→ **Assigned task**: Continue the article on the Taylor Trust portability appeal, starting right after its last sentence.

===== Document extract =====

The Empire Strikes Back? PA Supreme Court Agrees to Hear Wells Fargo Appeal in Taylor Trust

Edward Winslow Taylor, Intervivos Trust, No. 3563IV of 1939 (O.C. Phila. 08/08/14), rev’d, 124 A.3d 334 (Pa.Super. 2015), No. 692 EAL 2015 (Pa) (April 12, 2016)


In a landmark opinion last October, the Pennsylvania Superior Court held that beneficiaries of a trust administered by a Corporate Trustee, yet lacking an explicit “portability” aka “remove and replace” provision, could in fact modify that trust to add such a provision, even over the current Corporate Trustee’s objection. [Edward Winslow Taylor, Intervivos Trust (“Taylor Trust”)]

As predicted in the post I wrote on that opinion, the Pennsylvania Supreme Court recently agreed to hear Wells Fargo’s appeal on the matter. Clearly, the Supreme Court understands this is an important issue requiring clarity, because the Court typically rejects without even considering most appeals.

Whatever the Court decides will have broad and important implications for all trust and estate practitioners. In the meantime, there are some interesting points to review as we await the forthcoming opinion.

The Crux of Taylor Trust

To me, the question at hand in Taylor Trust is this: Does it violate a material purpose of a trust to allow the beneficiaries to modify it to add a portability provision, allowing the beneficiaries to remove the current Corporate Trustee and replace it with another Corporate Trustee?

Since at least the 1980s, estate planners have routinely, if not by default, included portability provisions in every trust they create. These provisions typically give either a majority or unanimous group of beneficiaries the right to remove and replace the Corporate Trustee chosen by the Settlor.

Older trusts seldom included these provisions. Interestingly, many of those older trusts were drafted by or in heavy consultation with the very banks named in those documents as Corporate Trustees.

Settlor’s Intent is Paramount in Trust Interpretation

Courts strive mightily to uphold Settlor’s intent. The best place to find such intent is in the trust document itself. Today, certain Trustees of older trusts contend that the absence of a portability provision in a trust document means that the Settlor intended not to give the trust beneficiaries that right. I respectfully disagree. When a trust document merely names a Trustee and fails to speak to the issue of removing or replacing that Trustee, this tells me that the Settlor probably never knew and was never made aware that she could have granted or explicitly denied her beneficiaries such a right. In my world, silence does not equate intent.

===== Extracted records =====

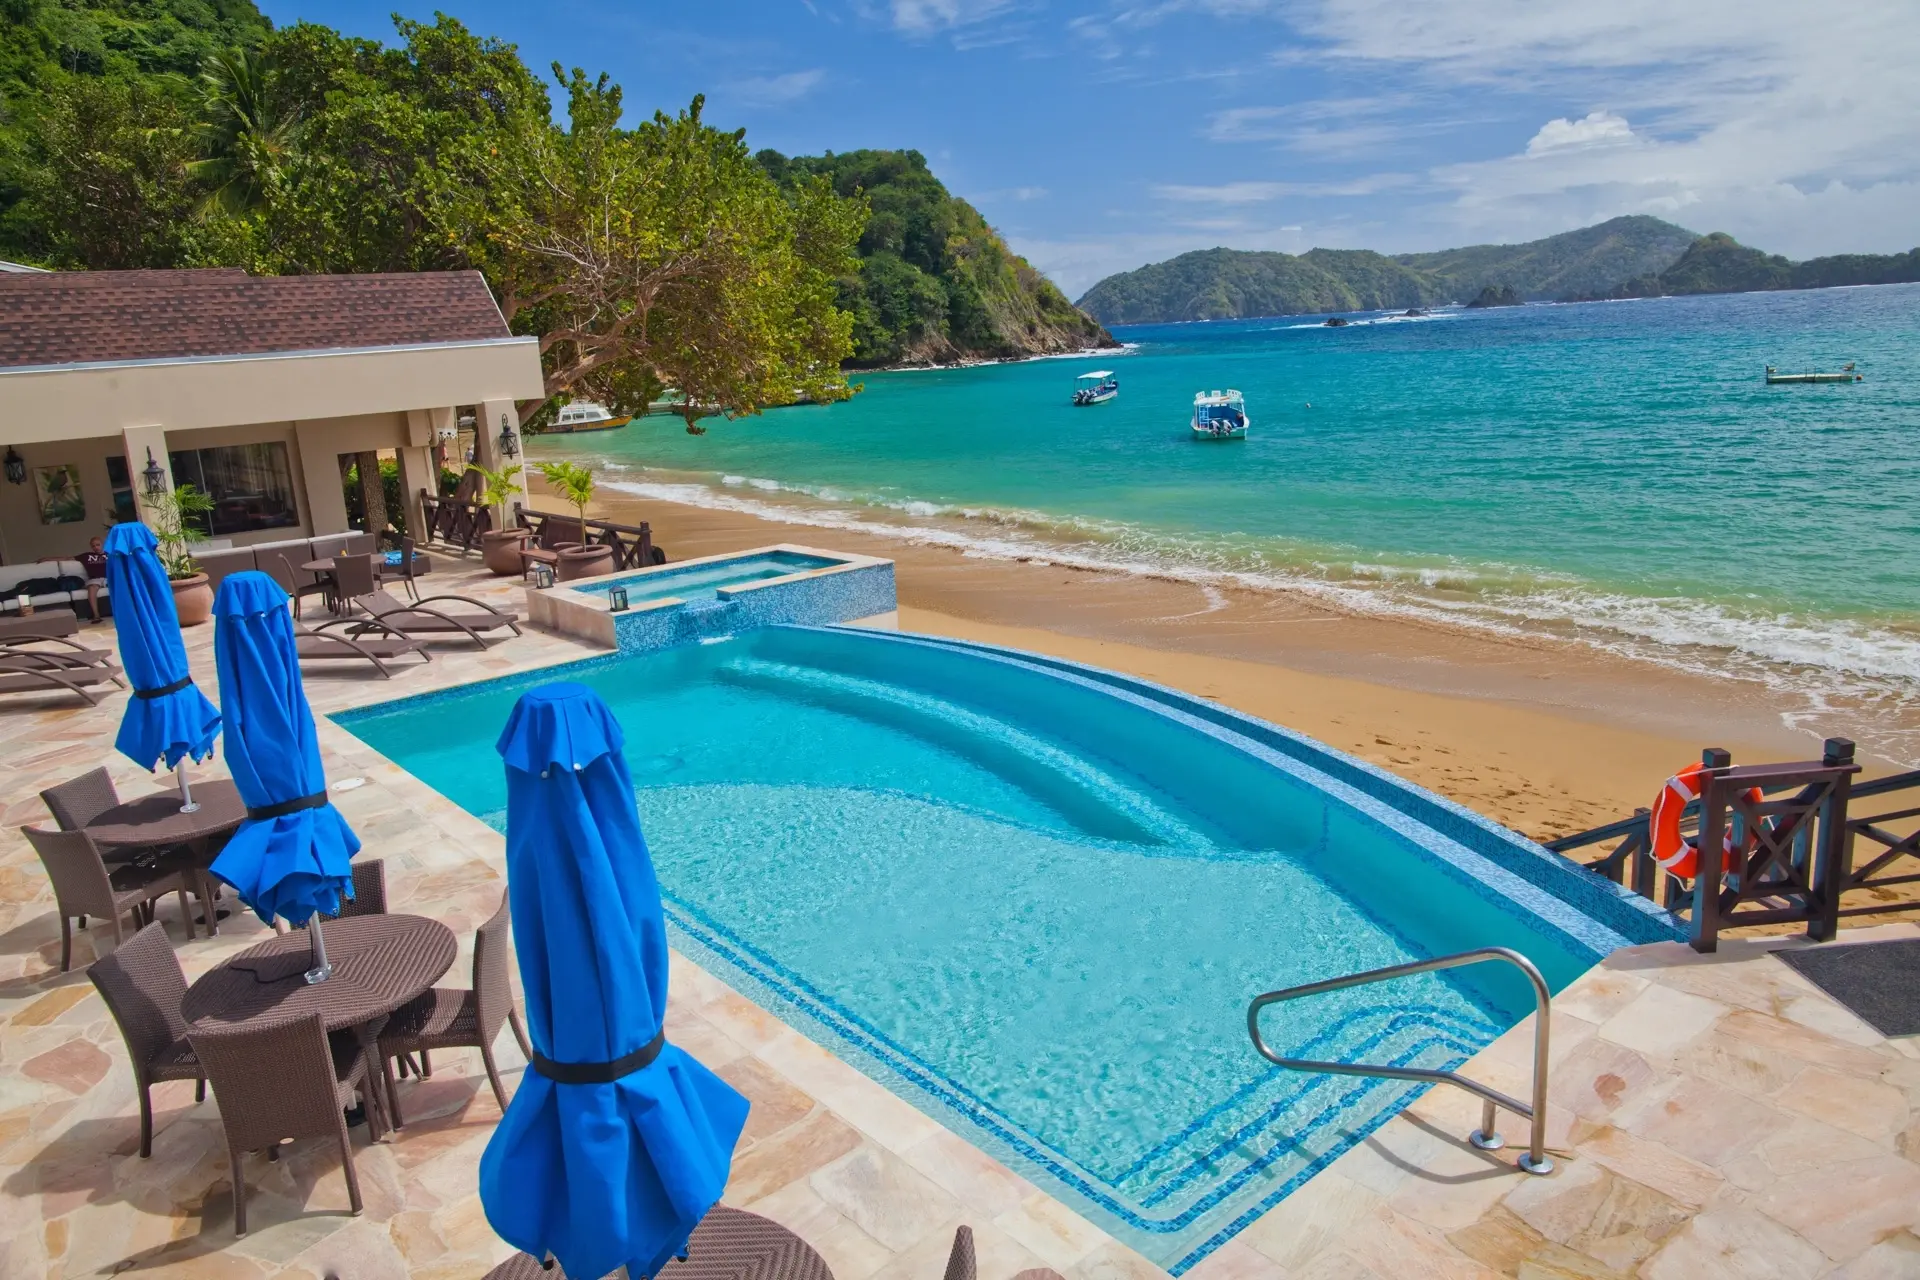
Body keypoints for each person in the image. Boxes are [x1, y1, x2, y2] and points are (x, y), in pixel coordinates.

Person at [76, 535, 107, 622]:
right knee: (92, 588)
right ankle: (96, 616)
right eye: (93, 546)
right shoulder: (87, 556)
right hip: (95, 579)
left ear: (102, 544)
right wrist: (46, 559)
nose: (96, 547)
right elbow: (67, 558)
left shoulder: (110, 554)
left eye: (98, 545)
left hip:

=====

→ **Answer for this exercise**:
A Disconnect in the Argument

In my experience as an Orphans’ Court litigator who regularly tangles with banks of all shapes and sizes on behalf of unhappy trust beneficiaries, there are three banks in the Commonwealth of Pennsylvania that routinely balk at adding portability provisions – BNY Mellon, N.A., PNC Bank, N.A., and Wells Fargo Bank, N.A. It’s important to note that each of these banks became the large entities they are today by swallowing up many smaller banks and trust companies. In the process, they also swallowed up the trusts of countless families whose trust settlor forebears never even heard of them.

Yet, each of these three banks repeatedly objects to amending trusts to include portability provisions, typically citing “Settlor’s intent.” It just doesn’t add up.

“No-Fault Trustee Removal”: Why the Controversy?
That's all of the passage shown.